Readers write: Habitat protection | SierraSun.com

Readers write: Habitat protection

J.S Grandfield,
Wildlife Biologist and 22-year Agate Bay Resident

I just drove by Snow Creek in Tahoe Vista and was very disappointed to see what appeared to be a school group of 20-25 people. While I appreciate the need to educate children about the environment, it seems logical to also teach them how to respect the environment as well.

There are numerous restored public lands in the Tahoe Basin. Many have been designed to provide recreation and access opportunities and thus can accommodate such use. Other lands have been restored for water quality purposes and habitat, not public use. Snow Creek is the latter. There is public access to the beach about 300 feet west of the Snow Creek stream environment zone at Moon Dunes but incursion into the wetlands north of Highway 28 and the stream environment zone south toward the lake should be discouraged.

Wetland/meadow complexes and the mouths of tributaries are critical habitat for both native flora and fauna. With only 25 percent of such areas remaining in the Sierra Nevada, protection of these areas should be of utmost concern. Indeed, many of the TRPA Thresholds listed in the Environmental Improvement Program target such areas for waterfowl, bald eagle, osprey, fisheries, amphibians, aquatic invertebrates and Tahoe Yellow Cress threshold evaluation.

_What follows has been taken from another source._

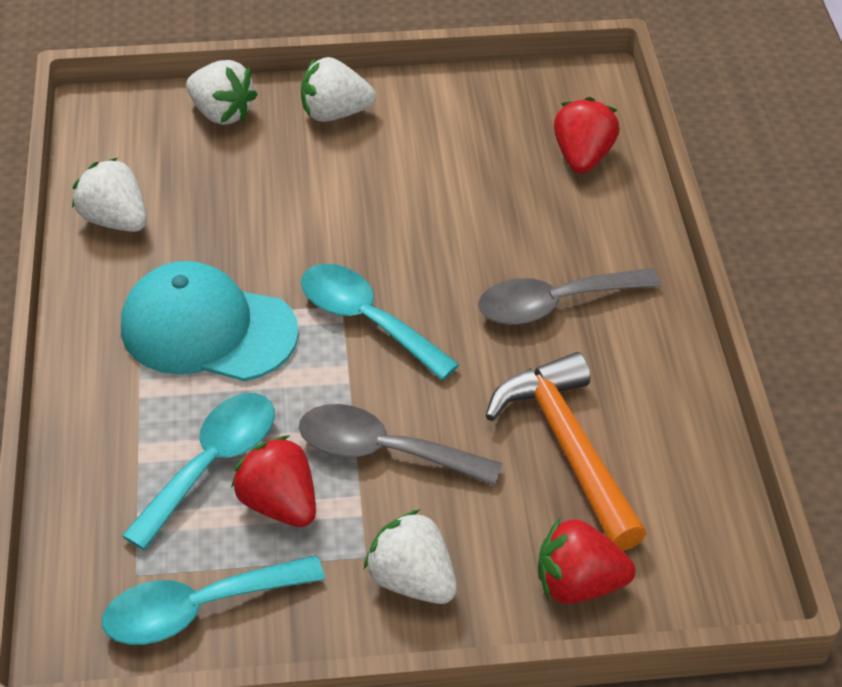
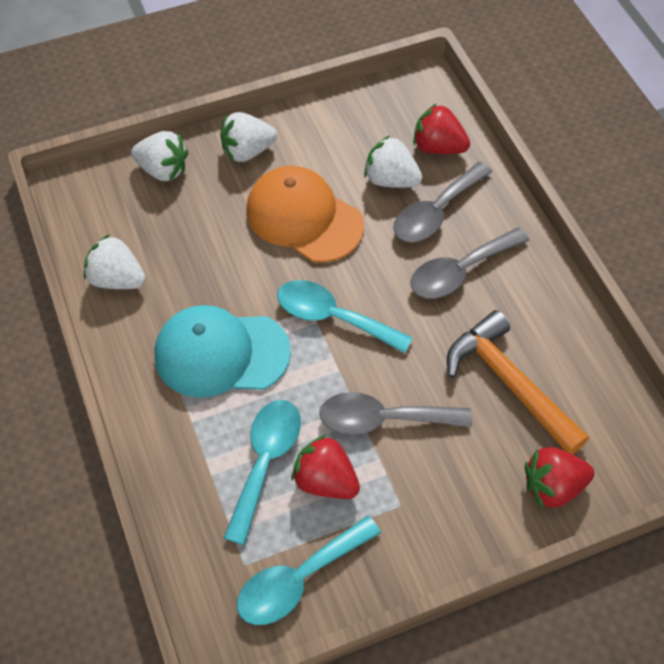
camera: 15 degrees left, 10 degrees up
white strawberry [364,509,457,604] -> white strawberry moved to [364,135,422,188]
red strawberry [554,97,620,174] -> red strawberry turned 60 degrees counterclockwise [413,103,470,154]
none -> orange cap [246,166,364,263]
none -> grey spoon [393,162,492,242]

Please enjoy these areas from the fringes. Observe the sensitive species found there with binoculars/bird scopes or go to an environmental educational facility, there are many in the Basin, that are set up to provide hands on experience/knowledge of these species. There is a reason these species are referred to as “sensitive”. It is because they are severely disturbed by human presence. So, the familiar phrase heard by wildlife biologists from the public in the Basin, “I want to see the sensitive species close up” is nonsensical. If you want to see them “close up” you will only be able to do so for a very short period of time and they will either perish or relocate … no one will ever see them around here again.

So people, please BE RESPONSIBLE, utilize public recreation areas and leave the restoration areas undisturbed. And educators, PLEASE teach the kids, and everyone else, to respect these areas and love them from afar instead of trampling them into submission. A world where only one animal exists, the human variety, seems like a lonely place to live and a sad legacy for generations to come. Imagine ONLY being able to see these wonders of nature in a museum or encyclopedia in the future. What a shame that would be.